I Did Not Enjoy My Hike Through Washington’s Ape Cave, and I Won’t Do It Again

Our writer did not love his experience hiking the Ape Cave lava tube in Washington. But it certainly was an adventure.

Let me start by saying I don't hate caves - I really don't. I've been to many caves across the United States that I thought were fascinating. Moreover, if I didn't like caves, I certainly would not have made the three-hour drive from my hotel near Seattle to spend a sunny Sunday afternoon in a dark hole - which is exactly what I did on a recent trip to the Evergreen State. So, it's not that I don't like caves...I just didn't like the so-called Ape Cave in Washington.

Let's start with the most obvious problems. First, my trip to Ape Cave was just a day trip arranged by my friends in the Seattle area. It seemed like a fine idea: a jaunt down to a national forest I've always wanted to visit, pop my head in a cave, do a little hiking, grab some local dinner, and head back to the hotel. We left on a glorious summer morning, got on the freeway, and drove. And drove... and drove. I spent the first three hours of that sunny Washington day stuck in a car. But we finally reached the Mount St. Helens National Volcanic Monument in the Gifford Pinchot National Forest, where the Ape Cave Interpretive Site is located.

Problem number two: no apes. None. Not even a Bigfoot print. Ape Cave is just an ancient lava tube that extends underground for a couple of miles. While this does make it the longest lava tube on the North American continent, at the end of the day, it's still just a lava tube - and I learned the hard way that when it comes to lava tubes, longer is not better. As for the name, the lava tube received its moniker from a troop of Boy Scouts who explored the cave in the 1950s and their sponsor, the St. Helens Apes, a group of local foresters.

From the parking lot, where you'll find a small interpretive center and gift shop - Ape Headquarters - that offers lantern rentals, snacks, and information about the area, a paved trail leads through the mossy, fern-covered forest to the lava tube entrance. The setting is lush and dramatic, like something out of Jurassic Park. A set of stairs leads down into the cave, where you have a choice to make: hike the lower cave route, three-quarters of a mile each way, out and back, and exit where you came in, or take the longer, 1.5-mile upper cave route, which requires rock scrambles and an exit a mile-and-a-half away from the main entrance. My companions and I - along with every other person I saw that day - chose the lower route.

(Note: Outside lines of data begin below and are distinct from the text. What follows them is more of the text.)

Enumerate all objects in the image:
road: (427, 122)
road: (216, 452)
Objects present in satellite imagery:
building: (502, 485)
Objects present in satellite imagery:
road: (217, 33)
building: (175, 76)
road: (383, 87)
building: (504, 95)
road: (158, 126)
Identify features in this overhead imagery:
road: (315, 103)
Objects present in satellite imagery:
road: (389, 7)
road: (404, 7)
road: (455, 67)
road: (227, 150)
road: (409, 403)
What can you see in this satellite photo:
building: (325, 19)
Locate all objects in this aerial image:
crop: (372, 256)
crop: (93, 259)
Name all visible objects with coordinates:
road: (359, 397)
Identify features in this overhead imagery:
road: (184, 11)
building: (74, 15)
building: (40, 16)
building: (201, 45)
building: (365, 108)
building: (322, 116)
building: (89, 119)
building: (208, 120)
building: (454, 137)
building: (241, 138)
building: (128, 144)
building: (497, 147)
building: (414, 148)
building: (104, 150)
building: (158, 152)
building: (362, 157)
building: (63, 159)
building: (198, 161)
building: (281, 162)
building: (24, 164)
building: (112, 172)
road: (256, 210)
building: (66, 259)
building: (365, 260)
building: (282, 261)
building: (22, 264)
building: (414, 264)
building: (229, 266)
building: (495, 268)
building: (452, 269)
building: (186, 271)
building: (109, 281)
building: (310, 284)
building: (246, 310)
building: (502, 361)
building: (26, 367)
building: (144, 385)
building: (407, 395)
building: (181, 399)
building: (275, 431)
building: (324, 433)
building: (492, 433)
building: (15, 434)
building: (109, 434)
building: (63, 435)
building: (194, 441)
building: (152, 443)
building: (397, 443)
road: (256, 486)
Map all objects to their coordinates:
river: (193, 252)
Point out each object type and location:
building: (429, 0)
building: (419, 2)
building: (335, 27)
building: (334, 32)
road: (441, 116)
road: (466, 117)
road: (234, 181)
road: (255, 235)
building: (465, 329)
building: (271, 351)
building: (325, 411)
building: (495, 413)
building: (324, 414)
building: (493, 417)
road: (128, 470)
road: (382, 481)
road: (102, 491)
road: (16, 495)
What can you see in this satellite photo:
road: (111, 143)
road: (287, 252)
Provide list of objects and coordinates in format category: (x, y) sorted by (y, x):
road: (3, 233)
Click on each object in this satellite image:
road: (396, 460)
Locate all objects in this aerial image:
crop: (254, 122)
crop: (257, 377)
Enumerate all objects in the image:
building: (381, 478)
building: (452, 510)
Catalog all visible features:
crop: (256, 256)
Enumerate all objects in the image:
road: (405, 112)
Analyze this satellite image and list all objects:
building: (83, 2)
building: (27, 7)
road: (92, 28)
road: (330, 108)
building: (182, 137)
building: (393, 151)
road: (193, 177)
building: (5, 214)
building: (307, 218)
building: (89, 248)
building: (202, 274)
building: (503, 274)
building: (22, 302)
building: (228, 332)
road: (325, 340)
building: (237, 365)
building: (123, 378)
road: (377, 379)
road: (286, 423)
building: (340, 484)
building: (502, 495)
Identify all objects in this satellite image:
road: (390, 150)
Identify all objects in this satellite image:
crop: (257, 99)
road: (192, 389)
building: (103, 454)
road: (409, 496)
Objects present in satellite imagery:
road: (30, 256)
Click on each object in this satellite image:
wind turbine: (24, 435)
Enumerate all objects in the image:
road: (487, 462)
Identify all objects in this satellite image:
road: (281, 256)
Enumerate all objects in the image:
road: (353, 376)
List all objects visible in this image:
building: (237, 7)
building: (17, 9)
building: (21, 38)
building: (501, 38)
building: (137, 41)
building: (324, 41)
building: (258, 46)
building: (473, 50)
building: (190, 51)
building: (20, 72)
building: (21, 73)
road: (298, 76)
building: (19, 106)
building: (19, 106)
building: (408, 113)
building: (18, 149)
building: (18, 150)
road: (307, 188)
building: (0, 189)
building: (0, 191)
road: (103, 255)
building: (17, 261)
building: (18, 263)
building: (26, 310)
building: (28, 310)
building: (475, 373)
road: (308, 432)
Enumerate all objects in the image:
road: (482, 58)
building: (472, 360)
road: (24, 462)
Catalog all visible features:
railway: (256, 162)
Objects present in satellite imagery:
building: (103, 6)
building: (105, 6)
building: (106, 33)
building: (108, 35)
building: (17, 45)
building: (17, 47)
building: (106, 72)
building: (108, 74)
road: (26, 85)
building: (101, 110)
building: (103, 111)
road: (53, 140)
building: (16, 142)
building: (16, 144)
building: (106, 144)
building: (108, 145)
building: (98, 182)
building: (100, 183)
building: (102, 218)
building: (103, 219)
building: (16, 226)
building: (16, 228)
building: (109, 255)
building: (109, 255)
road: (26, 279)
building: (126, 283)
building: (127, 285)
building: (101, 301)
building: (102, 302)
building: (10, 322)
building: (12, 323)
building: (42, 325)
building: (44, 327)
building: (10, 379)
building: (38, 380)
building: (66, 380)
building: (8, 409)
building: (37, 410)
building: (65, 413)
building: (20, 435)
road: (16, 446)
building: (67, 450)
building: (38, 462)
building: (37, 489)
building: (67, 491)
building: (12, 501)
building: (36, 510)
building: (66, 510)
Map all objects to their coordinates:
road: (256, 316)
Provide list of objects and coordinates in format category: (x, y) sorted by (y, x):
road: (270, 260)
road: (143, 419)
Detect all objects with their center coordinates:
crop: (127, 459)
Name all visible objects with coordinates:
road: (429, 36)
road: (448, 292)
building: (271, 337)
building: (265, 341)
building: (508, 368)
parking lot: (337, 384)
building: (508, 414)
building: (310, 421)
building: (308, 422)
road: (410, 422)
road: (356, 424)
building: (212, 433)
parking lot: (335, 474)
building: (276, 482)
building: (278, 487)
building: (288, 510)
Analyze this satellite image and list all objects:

You will definitely need a fully charged, proper light source, like a headlamp or flashlight (not your phone). A light jacket is a good idea, as well, because the air in the cave is considerably cooler than that on the surface. As I examined the walls and floor of the tube and descended farther into darkness, I thought the first few hundred feet of the Ape Cave were pretty neat. But it kept going, and it was all kind of... the same: no stalactites or stalagmites or interesting features. Instead, it just slick walls that continued downhill in pitch darkness, becoming shorter and narrower until it just, well, petered out.

At this point, you turn around and hike back three-quarters of a mile, past the same, relatively uniform walls, in pitch darkness. Except, on the return, it's uphill all the way. I should also mention that although there are no stalagmites, the floor of Ape Cave is not featureless. Rather, there are several rough patches where you can trip and slick spots where I slipped. So that was fun, too.

If nothing else, I was very happy to see the cave exit (which does, admittedly, make for a cool photo). As far as lava tube experiences, I definitely prefer something more akin to Nahuku at Hawaii Volcanoes National Park: shorter, lighted, and located on a loop that doesn't require an out-and-back. As it turned out, we spent too much time at the cave and had no time left for above-ground hiking, which added to my disappointment with the experience. Now that I know, I wish I'd hiked the first 1,000 or so feet of the lava tube and turned back. I would have had the full experience and plenty of time left to explore the Mt. St. Helens area. On the other hand, if I hadn't gone all the way, I'd probably have considerable FOMO about it.

If I haven't completely deterred you from the experience, and you want to check out Ape Cave for yourself, there are a few things you'll need to know. First, the lava tube is only open seasonally from May through October. Second, timed reservations, as well as a non-phone illumination source, are required to enter the cave. Finally, you'll need to pay an entrance fee when you make your reservation or present your America the Beautiful Pass with your reservation when you arrive at the site.

If you go, I hope you enjoy it more than I did! And if there's another lava tube in Washington you think I should explore, be sure to let me know.